Data for analysis:
=== Section Start ===

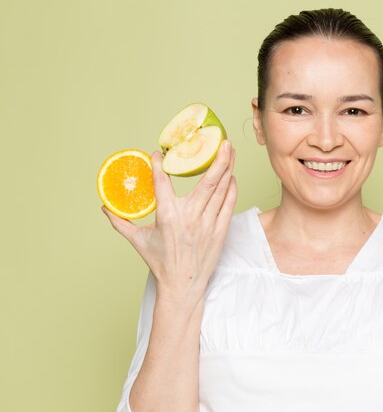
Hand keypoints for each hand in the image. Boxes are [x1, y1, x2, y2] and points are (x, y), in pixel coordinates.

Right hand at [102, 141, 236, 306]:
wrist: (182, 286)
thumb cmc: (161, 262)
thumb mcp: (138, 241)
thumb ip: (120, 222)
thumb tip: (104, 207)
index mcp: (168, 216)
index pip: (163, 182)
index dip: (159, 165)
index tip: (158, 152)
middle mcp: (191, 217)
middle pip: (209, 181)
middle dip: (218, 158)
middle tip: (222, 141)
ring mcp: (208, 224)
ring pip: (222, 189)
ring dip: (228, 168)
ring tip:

=== Section End ===
=== Section Start ===

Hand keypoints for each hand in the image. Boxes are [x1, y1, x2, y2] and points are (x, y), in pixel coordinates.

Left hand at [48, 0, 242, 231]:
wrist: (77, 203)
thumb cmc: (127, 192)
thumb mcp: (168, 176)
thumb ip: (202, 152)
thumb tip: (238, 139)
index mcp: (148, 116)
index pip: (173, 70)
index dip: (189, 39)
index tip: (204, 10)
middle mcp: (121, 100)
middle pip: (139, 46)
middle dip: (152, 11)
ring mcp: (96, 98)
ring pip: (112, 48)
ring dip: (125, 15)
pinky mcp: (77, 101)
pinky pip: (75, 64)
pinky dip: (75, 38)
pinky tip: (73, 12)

=== Section End ===
=== Section Start ===

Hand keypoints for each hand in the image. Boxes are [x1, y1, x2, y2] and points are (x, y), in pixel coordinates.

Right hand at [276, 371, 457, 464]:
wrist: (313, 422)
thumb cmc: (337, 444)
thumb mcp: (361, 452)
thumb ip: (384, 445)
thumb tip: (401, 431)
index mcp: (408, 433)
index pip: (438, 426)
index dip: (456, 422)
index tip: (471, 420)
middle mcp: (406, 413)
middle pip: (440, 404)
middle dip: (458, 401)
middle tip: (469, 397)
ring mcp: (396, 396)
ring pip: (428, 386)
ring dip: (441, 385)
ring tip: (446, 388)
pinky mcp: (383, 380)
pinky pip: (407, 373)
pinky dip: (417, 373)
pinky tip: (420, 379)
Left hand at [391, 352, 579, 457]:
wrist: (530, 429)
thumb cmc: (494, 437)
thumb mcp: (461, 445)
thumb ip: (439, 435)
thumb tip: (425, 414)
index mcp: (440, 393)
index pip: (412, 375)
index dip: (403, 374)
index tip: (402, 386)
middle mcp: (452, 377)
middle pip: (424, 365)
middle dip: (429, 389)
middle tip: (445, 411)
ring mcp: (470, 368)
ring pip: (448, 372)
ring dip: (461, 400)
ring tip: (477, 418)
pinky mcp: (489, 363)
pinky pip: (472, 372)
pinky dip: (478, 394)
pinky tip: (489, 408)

=== Section End ===

What you should do:
Within the material above, transcribe exactly the lines that run from the line holding "index dip: (456, 422)" through the line holding "thumb cmc: (494, 437)".

Response for this exercise:
index dip: (456, 422)
index tip: (471, 420)
middle mcp: (406, 413)
middle pip: (440, 404)
middle dip: (458, 401)
middle tip: (469, 397)
ring mcp: (396, 396)
ring pip: (428, 386)
ring dip: (441, 385)
ring tip: (446, 388)
pinky mcp: (383, 380)
pinky pip: (407, 373)
pinky dip: (417, 373)
pinky tip: (420, 379)
Left hand at [391, 352, 579, 457]:
wrist: (530, 429)
thumb cmc: (494, 437)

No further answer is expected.